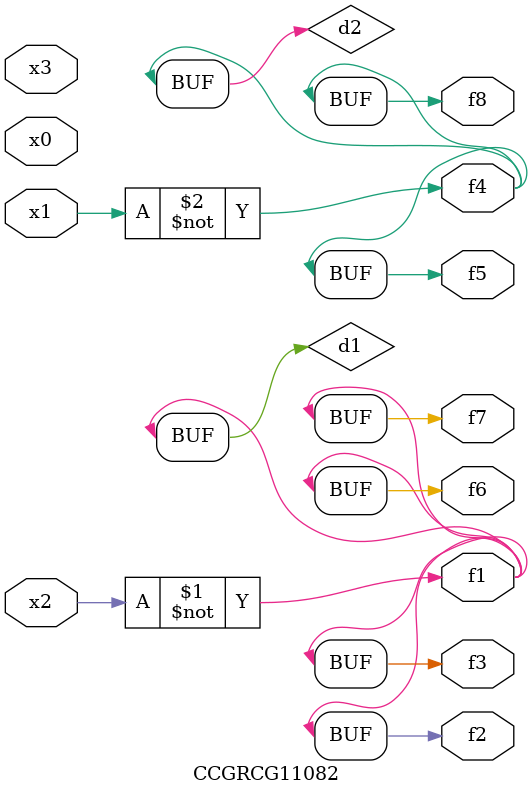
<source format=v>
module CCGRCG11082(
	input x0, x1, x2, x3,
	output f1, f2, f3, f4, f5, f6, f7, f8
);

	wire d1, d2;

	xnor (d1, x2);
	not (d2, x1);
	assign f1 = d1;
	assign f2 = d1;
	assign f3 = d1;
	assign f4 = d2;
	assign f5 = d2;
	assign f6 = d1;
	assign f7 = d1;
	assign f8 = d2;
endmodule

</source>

....

■ **Task to complete**
Every line above that carries the string "assign" should be copied.

■ **Your solution**
	assign f1 = d1;
	assign f2 = d1;
	assign f3 = d1;
	assign f4 = d2;
	assign f5 = d2;
	assign f6 = d1;
	assign f7 = d1;
	assign f8 = d2;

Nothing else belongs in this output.